Le vin était français, tout comme le compositeur, Ferdinand Hérold, certains chanteurs et le metteur en scène, Eric Ruf. Pour le reste, cette première du Pré aux clers donnée à l’Opéra Comique ce lundi 23 mars était un bel exemple de l’Europe des Arts: un chef anglais, Paul McCreesh dirigeant un orchestre portugais, ainsi que dans les rôles titres, un ténor américain, Michael Spyres et une québecoise, Marie-Eve Munger. Cette dernière fit merveille en Isabelle de Montal, favorite de Marguerite de Valois et protestante tout comme le Baron de Mergy qui lui voue un amour partagé. Revisitant l’histoire de France dix années après la sanglante Saint Barthelemy, cet opéra de trois actes s’inspire de Prosper Mérimée et offre l’occasion au nouvel administrateur du Français de signer sa première mise en scène totale, soutenu ce soir-là par Denys Podalydes qui eut la chance tout comme les invités au grand foyer après le spectacle, de boire deux grands crus bordelais-un Margaux détenu par les frères Wertheimer et du Château Beychevelle grâce à un accord des plus heureux entre l’Opéra Comique et les propriètaires de châteaux bordelais. Dommage que fromages et charcuteries n’égayèrent pas les palais qui se contentèrent de petits fours bien peu roboratifs après deux heures de spectacle.
Une fin heureuse
Car revenons sur scène, où selon Eric Ruf, « il n’était pas question de faire le malin » dans l’adaptation de cet opéra de la fin du XIX ème siècle. Le parti pris est donc classique et naturaliste avec des costumes rappelant les tragédiens raciniens et…la Comédie Française. Jouer les deux premiers actes d’un trait pour laisser le dernier faire une seconde partie d’à peine une demi-heure accentue un dénouement pour le moins rapide, aux limites du crédible. Mais l’on est bien ici en face d’un répertoire où le drame demeure contrebalancé par les intrigues amoureuses, qui, de préférence se terminent bien.

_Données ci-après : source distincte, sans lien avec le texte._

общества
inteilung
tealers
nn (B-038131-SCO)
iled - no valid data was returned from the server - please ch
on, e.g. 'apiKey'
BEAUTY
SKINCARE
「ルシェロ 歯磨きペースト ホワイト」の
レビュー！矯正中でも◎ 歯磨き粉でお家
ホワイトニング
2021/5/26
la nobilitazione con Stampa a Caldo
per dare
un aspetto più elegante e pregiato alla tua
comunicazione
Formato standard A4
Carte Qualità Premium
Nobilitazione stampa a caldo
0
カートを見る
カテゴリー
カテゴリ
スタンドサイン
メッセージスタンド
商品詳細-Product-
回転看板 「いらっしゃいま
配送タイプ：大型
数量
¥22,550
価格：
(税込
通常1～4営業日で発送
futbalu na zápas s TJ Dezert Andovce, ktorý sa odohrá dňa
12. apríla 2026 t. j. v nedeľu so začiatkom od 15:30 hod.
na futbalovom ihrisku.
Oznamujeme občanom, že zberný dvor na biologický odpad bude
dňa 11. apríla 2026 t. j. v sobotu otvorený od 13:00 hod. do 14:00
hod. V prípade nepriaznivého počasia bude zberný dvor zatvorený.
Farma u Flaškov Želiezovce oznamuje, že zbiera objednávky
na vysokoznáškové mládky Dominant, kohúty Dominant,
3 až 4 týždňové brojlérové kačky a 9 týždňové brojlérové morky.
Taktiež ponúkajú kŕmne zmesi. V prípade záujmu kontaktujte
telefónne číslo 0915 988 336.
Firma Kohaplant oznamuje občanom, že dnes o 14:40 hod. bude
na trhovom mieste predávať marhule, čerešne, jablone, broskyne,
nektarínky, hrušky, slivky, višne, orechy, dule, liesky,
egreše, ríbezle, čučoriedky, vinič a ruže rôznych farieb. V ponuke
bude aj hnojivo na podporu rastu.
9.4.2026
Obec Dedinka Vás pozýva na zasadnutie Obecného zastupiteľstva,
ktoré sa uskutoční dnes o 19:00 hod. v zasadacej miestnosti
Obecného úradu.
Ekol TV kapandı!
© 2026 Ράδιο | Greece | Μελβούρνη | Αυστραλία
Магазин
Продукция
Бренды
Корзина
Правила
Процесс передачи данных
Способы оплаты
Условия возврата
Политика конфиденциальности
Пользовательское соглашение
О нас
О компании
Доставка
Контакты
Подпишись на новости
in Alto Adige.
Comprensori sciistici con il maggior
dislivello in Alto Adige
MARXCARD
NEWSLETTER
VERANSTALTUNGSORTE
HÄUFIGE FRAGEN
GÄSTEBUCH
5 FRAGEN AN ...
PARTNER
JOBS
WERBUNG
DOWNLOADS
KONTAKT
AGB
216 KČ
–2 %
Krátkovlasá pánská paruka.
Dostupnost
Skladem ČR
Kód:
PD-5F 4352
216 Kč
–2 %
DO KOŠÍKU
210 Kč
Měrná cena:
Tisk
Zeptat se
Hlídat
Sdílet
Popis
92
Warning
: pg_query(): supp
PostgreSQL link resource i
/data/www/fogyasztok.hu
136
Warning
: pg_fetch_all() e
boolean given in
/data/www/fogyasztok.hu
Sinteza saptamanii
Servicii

Ainsi le noir Marquis de Comminge, de caractère autant que de vêtement, interprété par un Emilio Gonzalez Toro d’une vigueur presqu’hargneuse, est-il le seul à passer de vie à trépas, libérant les amants de l’unique obstacle à leur bonheur. Lakmé applaudie à Saint-Etienne, Marie-Eve Munger dramatise Isabelle de Montal, au risque de l’égalité vocale. La légèreté est en revanche incarnée sans réserve par Jaël Azzaretti en Nicette, tandis que Marie Lenormand a laissé loin derrière elle la timidité de Mignon, et affirme une Marguerite de Valois plus gouailleuse que nécessaire. Côté messieurs, la fatigue renforce l’accent du Mergy de Michael Spyres, délicat en début de soirée, quand Eric Huchet offre ce qu’il faut de bagout à Cantarelli, le fidèle et maladroit ami. Enfin, soulignons les excellents chœur d’Accentus, et la direction tambour battant de Paul McCreesh pour un résultat sans doute pas inoubliable, mais agréable à coup sûr.